Bernanke: Nothing can be done to affect gas prices

April 27, 2006

With talk of windfall profits taxes, rebate checks and gas tax holidays in the news, Federal Reserve Chairman Ben Bernanke warned members of Congress today that nearly all of their attempts at a short-run fix are likely to end up doing little to help consumers. From CNN Money:

In response to several questions about near record high prices for oil and gasoline, Bernanke said that the Fed was concerned about them but that higher oil prices were probably more of a threat for inflation than for causing an economic slowdown.

“One issue we’ll be looking at carefully is whether oil price increases pass through into core inflation, whether they go beyond the energy sector. If that were to happen, that would be very deleterious to the economy,” he said. “If inflation is not affected by high oil prices, that would give the Fed more leeway,” he said.

Bernanke added that he did not see any reason for oil prices to head much lower any time soon. He said that a so-called windfall profit tax on oil companies, which has been discussed by some politicians, would probably not cause them to increase production.

“Unfortunately nothing can be done to effect [sic] oil or gasoline prices in the short term,” Bernanke said, adding that the reason oil prices have risen so sharply is simply due to supply and demand issues. He stressed that conservation and initiatives to find alternative sources of energy were needed to put downward pressure on oil and gas prices over the long haul. (Full Story)

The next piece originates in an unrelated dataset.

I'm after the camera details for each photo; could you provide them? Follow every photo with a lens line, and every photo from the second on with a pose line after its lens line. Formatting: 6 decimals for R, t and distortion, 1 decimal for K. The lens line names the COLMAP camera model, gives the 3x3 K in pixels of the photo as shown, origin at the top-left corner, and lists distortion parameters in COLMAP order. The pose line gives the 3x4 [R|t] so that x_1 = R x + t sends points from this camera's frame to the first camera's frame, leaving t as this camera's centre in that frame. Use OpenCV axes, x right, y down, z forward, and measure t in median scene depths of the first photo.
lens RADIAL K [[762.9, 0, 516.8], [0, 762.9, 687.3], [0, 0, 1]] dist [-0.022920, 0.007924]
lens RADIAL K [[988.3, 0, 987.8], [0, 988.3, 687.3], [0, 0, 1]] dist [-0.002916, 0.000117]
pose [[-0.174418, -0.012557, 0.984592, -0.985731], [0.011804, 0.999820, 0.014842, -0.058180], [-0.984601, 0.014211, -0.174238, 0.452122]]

Specifically on the issue of a windfall profits tax, we have this testimony excerpt courtesy of the Wall Street Journal:

Rep. Kevin Brady (R., Texas) asked him, “We’ve seen a spate of ideas to deal with energy prices, from a windfall profit tax …to $100 rebates and gas tax holidays. Do these substantively, positively impact the fundamental drivers of our energy prices? Does the windfall profits tax increase production or in any way lower our gas prices any way?”

Bernanke replied: “I don’t think it would. Profits taxes have the adverse effect of removing one of the major incentives of our market system; if people think that their profits are going to be taxed away, that reduces their incentive to engage in certain activities. So I would like to let the market system work as much as possible to generate new supplies — both of oil but also of alternatives — and for the prices, painful as they may be, to help generate more conservation and alternative uses of energy on the demand side.”